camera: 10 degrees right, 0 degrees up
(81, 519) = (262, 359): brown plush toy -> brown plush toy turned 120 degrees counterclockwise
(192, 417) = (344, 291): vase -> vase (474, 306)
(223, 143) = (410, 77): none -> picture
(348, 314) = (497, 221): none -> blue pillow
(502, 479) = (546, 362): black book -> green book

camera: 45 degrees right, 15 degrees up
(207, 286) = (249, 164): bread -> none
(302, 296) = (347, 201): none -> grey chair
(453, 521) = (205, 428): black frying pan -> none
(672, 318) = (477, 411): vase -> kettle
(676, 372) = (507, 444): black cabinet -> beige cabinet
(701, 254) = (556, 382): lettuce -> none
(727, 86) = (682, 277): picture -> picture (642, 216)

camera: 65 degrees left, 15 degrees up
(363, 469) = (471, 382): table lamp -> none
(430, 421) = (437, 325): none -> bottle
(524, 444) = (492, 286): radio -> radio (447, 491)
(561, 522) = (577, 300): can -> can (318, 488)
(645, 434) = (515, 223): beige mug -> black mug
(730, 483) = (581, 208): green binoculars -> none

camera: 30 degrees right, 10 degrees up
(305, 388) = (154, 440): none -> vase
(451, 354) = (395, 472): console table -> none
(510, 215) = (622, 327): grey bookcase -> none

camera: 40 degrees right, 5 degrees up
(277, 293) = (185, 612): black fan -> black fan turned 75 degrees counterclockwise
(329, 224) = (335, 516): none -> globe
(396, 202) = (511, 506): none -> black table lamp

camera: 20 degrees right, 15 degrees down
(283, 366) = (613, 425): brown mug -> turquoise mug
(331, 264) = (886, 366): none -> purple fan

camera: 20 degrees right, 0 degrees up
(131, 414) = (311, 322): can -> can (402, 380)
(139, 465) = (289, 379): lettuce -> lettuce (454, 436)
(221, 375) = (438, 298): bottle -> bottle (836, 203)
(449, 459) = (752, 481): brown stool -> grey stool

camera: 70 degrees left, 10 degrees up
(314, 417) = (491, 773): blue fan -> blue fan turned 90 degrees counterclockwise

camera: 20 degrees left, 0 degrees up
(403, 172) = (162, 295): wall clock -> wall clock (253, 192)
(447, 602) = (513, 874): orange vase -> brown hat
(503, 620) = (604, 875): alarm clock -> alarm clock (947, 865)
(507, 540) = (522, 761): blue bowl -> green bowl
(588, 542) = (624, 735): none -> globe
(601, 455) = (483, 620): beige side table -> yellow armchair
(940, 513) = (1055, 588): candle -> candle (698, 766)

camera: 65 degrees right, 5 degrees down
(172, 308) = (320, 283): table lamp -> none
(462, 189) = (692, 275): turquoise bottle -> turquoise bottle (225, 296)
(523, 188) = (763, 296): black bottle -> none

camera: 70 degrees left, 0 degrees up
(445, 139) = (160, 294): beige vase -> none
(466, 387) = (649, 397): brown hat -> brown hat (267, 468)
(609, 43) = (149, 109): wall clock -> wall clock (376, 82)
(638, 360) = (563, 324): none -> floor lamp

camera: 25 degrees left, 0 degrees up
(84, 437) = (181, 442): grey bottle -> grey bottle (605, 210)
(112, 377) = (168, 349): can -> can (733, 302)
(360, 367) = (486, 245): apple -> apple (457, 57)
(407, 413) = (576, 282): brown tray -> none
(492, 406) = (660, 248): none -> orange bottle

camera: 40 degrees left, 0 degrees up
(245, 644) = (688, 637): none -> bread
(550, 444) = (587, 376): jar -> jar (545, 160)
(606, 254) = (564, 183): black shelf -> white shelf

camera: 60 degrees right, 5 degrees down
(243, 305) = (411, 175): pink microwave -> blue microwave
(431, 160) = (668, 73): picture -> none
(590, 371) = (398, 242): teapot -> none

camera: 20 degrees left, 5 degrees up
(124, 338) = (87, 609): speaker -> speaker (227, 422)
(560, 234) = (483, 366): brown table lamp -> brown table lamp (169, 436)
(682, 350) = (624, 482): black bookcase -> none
# # # # # # #
WHAT YOU NEED TO DO. Collect each line of the entries that has the word "vase", copying it in full.

EXERCISE RESPONSE.
(192, 417) = (344, 291): vase -> vase (474, 306)
(672, 318) = (477, 411): vase -> kettle
(305, 388) = (154, 440): none -> vase
(447, 602) = (513, 874): orange vase -> brown hat
(445, 139) = (160, 294): beige vase -> none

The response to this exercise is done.